WHAT IS REQUIRED: Reproduce, word for word, everything from "which brand wins?" down to "than regular briquettes." in the forum thread below on charcoal briquettes and heat beads.

[[ STUDY TEXT open ]]

# Charcoal briquettes vs heat beads



## LexB89 (May 9, 2020)

Hi,

What works best? 

Charcoal briquettes or heat beads?


----------



## fivetricks (May 9, 2020)

I had never heard of these heat bead things until you just mentioned it now. seems like some sort of European product. I'd be curious to see what the oxidizing agent is that they use to make it "easy light"


----------



## noboundaries (May 9, 2020)

Heat Beads appears to be the brand name of a charcoal briquette and lump maker. Looks like I've got another brand to test!


----------



## normanaj (May 9, 2020)

Never heard of it myself until now.
https://heatbeads.com.au/


----------



## LexB89 (May 9, 2020)

I didn't realise it was a brand.

What brand do you guy's get on best with?

Something I can get in the uk would be good to know about.


----------



## Millberry (Jan 21, 2021)

noboundaries said:


> Heat Beads appears to be the brand name of a charcoal briquette and lump maker. Looks like I've got another brand to test!


which brand wins?


----------



## JWFokker (Jan 22, 2021)

Heat beads are essentially the same as charcoal but the source of carbon is brown coal rather than hardwood. Higher density, harder to light but burn longer than regular briquettes.



> What are Heat Beads® BBQ Briquettes made of and how are they made?
> 
> The high quality of Heat Beads® BBQ Briquettes is because of the unique raw materials base used – a blend of hardwood charcoal and mineral carbon.
> 
> ...


----------

[[ STUDY TEXT closed ]]
[[ MATERIAL PROVIDED open ]]

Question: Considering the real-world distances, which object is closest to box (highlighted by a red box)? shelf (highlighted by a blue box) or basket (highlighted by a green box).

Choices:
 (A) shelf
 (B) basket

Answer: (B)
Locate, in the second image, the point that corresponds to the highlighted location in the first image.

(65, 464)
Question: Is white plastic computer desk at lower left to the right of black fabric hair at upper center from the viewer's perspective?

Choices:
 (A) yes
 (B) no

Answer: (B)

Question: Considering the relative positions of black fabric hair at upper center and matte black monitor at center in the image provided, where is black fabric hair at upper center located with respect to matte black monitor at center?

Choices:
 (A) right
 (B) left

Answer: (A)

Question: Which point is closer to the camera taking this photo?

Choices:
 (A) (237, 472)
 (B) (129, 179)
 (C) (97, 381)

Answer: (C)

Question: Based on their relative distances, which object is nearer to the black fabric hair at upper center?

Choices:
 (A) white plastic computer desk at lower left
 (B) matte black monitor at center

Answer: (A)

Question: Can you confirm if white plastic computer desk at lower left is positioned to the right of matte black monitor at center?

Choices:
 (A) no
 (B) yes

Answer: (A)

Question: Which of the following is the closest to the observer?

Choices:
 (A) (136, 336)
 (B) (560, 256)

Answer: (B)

[[ MATERIAL PROVIDED closed ]]
[[ MATERIAL PROVIDED open ]]

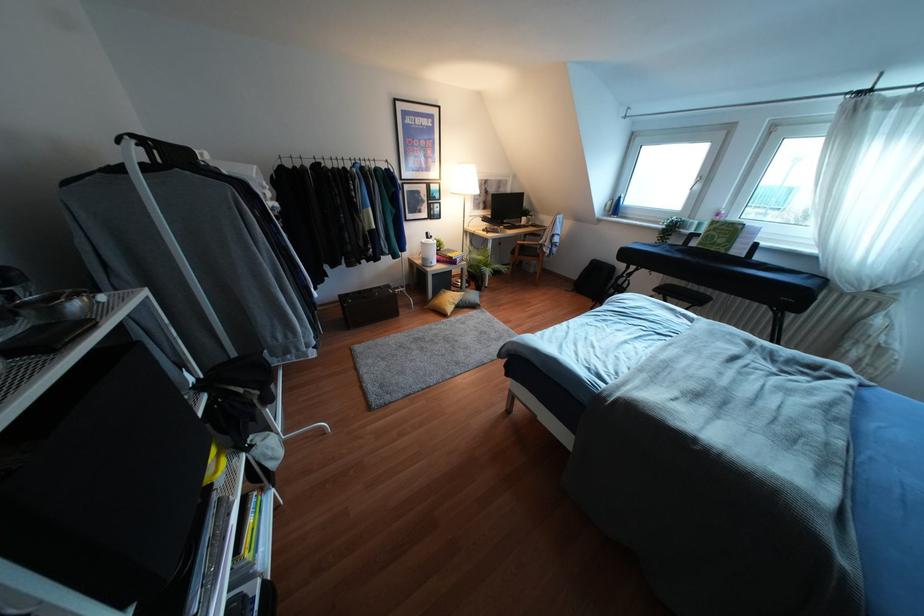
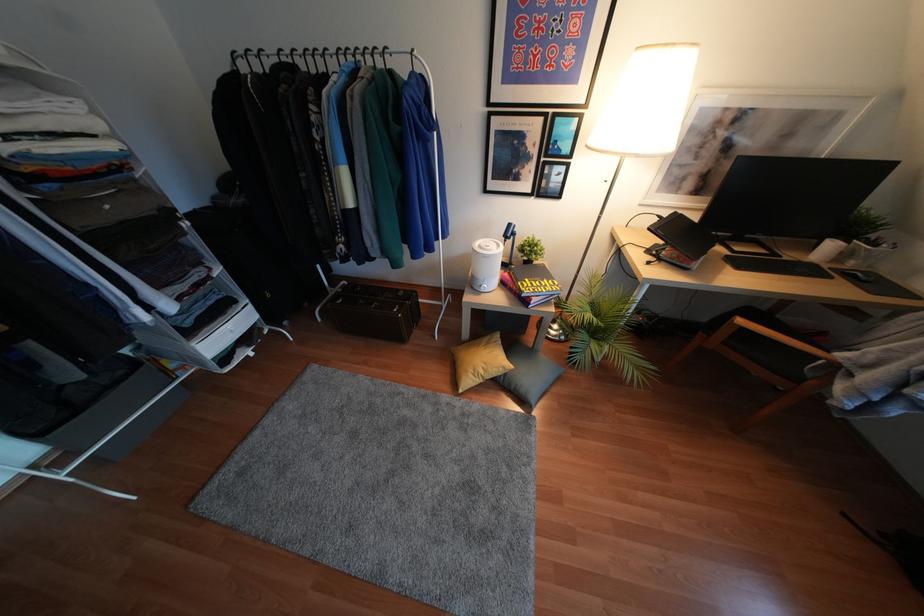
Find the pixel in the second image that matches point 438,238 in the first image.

[[ MATERIAL PROVIDED closed ]]

ANSWER FOR THE TASK:
which brand wins?


----------



## JWFokker (Jan 22, 2021)

Heat beads are essentially the same as charcoal but the source of carbon is brown coal rather than hardwood. Higher density, harder to light but burn longer than regular briquettes.